[REVIEW BOOK] Lebih Senyap Dari Bisikkan By Andina Dwifatma
Judul:Lebih Senyap Dari Bisikkan
Penulis:Andina Dwifatma
Penerbit: Gramedia
Jumlah: 155 halaman
Aku baca di: Gramedia Digital
Deskripsi buku:
💓💓💓
Berat baca buku model kehidupan rumah tangga begini. Namun tulisan Andina mampu menyihirku untuk bertahan sampai halaman akhir. Sama seperti dia menyihirku untuk terpesona dengan buku pertamanya, 'Semusim dan Semusim Lagi' sayangnya buku pertama itu belum habis kubaca.

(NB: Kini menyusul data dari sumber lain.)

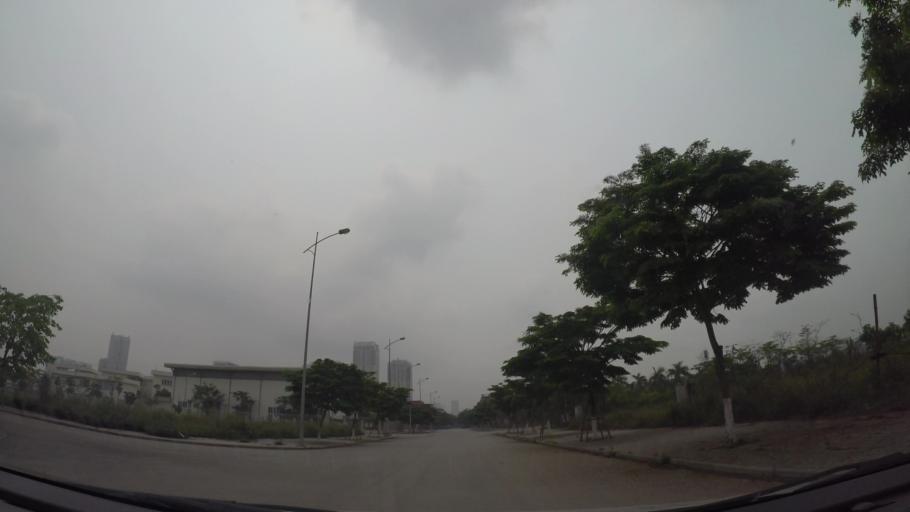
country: VN
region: Ha Noi
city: Ha Dong
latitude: 20.9768
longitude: 105.7512
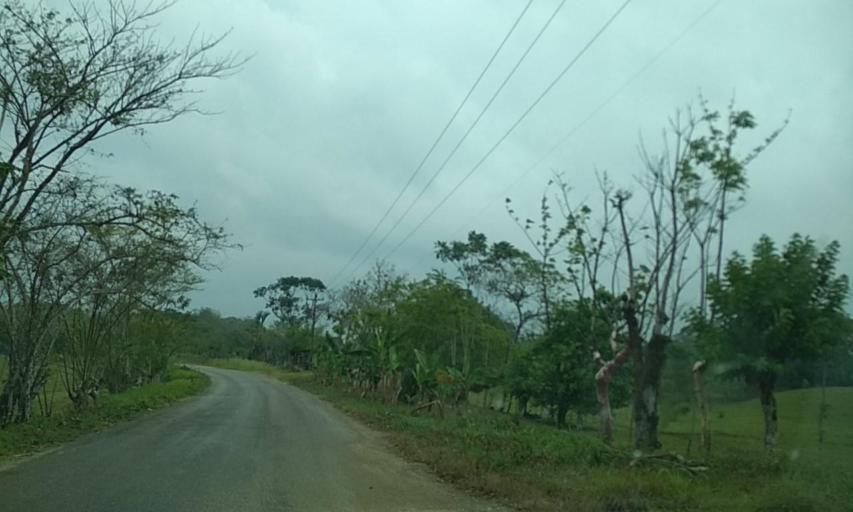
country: MX
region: Tabasco
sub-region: Huimanguillo
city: Francisco Rueda
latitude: 17.5837
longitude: -94.0923
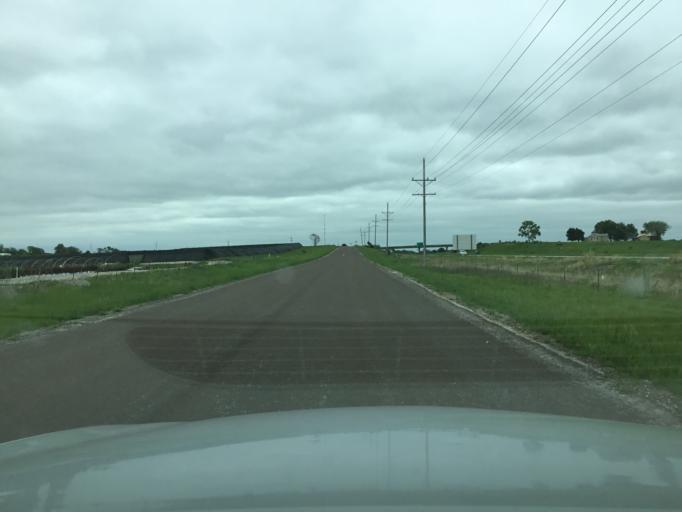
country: US
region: Kansas
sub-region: Franklin County
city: Ottawa
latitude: 38.5804
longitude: -95.2548
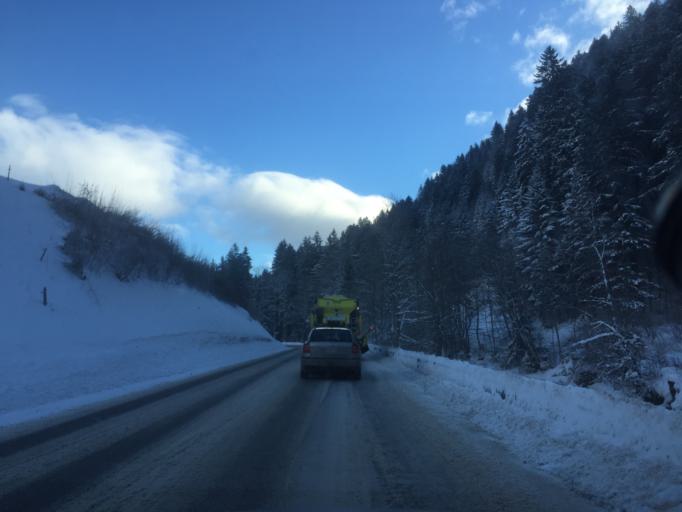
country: FR
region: Rhone-Alpes
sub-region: Departement de la Haute-Savoie
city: Abondance
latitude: 46.2818
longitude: 6.7303
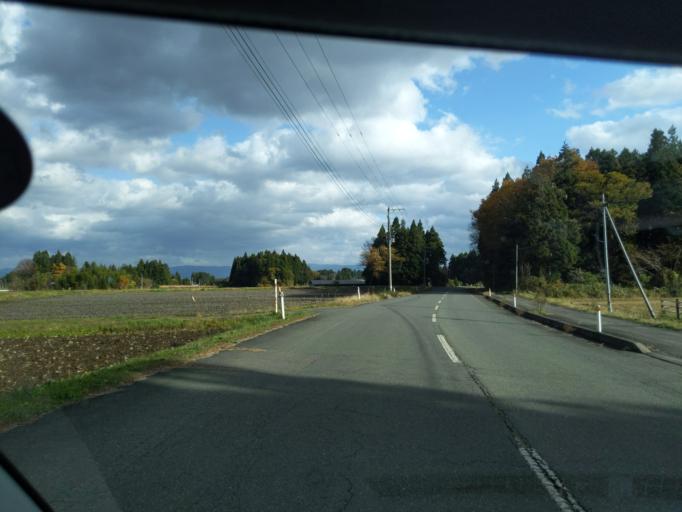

Bahasa dalam buku keduanya kali ini lebih vulgar, namun benar. Kehidupan Amara yang awalnya baik-baik saja didikte oleh Maminya dan sebagai anak dia merasa cukup berbakti. Kemudian, dia berniat untuk berdiri di kaki sendiri. Amara berani mengambil sebuah keputusan menikah dengan Baron–si lelaki penuh idealitas tentang kebebasan mengekspresikan diri. Meski urakan dan mirip anak yang tak punya harapan masa depan, namun sukses dalam dunia akademik membuatnya hampir digilai banyak wanita.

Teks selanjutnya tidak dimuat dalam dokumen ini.